• [Task objective] Where a line holds the word "ВНЕСЕНИЯ", count it, then give only the total for the entries below.

(Saved data entries)
+---+

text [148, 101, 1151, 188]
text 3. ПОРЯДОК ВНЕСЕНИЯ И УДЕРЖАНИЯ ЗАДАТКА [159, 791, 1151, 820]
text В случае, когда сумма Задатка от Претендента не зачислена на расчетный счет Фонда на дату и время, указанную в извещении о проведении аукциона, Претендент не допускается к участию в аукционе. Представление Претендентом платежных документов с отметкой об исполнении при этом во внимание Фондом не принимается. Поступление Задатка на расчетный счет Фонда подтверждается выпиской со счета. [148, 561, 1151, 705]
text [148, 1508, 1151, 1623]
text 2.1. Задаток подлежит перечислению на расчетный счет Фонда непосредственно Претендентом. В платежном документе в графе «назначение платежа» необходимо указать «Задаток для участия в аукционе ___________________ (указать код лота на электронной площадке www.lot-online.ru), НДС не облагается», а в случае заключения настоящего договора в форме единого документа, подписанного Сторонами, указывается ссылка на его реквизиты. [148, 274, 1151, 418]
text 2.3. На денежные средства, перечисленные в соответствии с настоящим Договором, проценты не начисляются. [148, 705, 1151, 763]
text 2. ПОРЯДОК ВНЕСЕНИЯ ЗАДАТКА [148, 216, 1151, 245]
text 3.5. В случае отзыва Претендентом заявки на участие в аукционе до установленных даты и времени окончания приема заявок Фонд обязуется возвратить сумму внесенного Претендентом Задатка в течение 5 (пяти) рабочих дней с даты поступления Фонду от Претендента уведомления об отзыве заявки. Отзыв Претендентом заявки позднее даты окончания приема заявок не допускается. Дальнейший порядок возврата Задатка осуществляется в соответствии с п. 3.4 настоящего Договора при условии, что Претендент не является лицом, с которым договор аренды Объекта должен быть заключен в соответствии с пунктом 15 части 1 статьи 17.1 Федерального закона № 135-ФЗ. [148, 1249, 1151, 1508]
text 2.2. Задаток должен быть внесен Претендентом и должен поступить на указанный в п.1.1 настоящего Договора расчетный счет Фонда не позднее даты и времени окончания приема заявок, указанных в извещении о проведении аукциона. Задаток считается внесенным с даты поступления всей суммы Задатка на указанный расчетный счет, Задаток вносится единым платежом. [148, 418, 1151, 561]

+---+

• [Output for this task] 2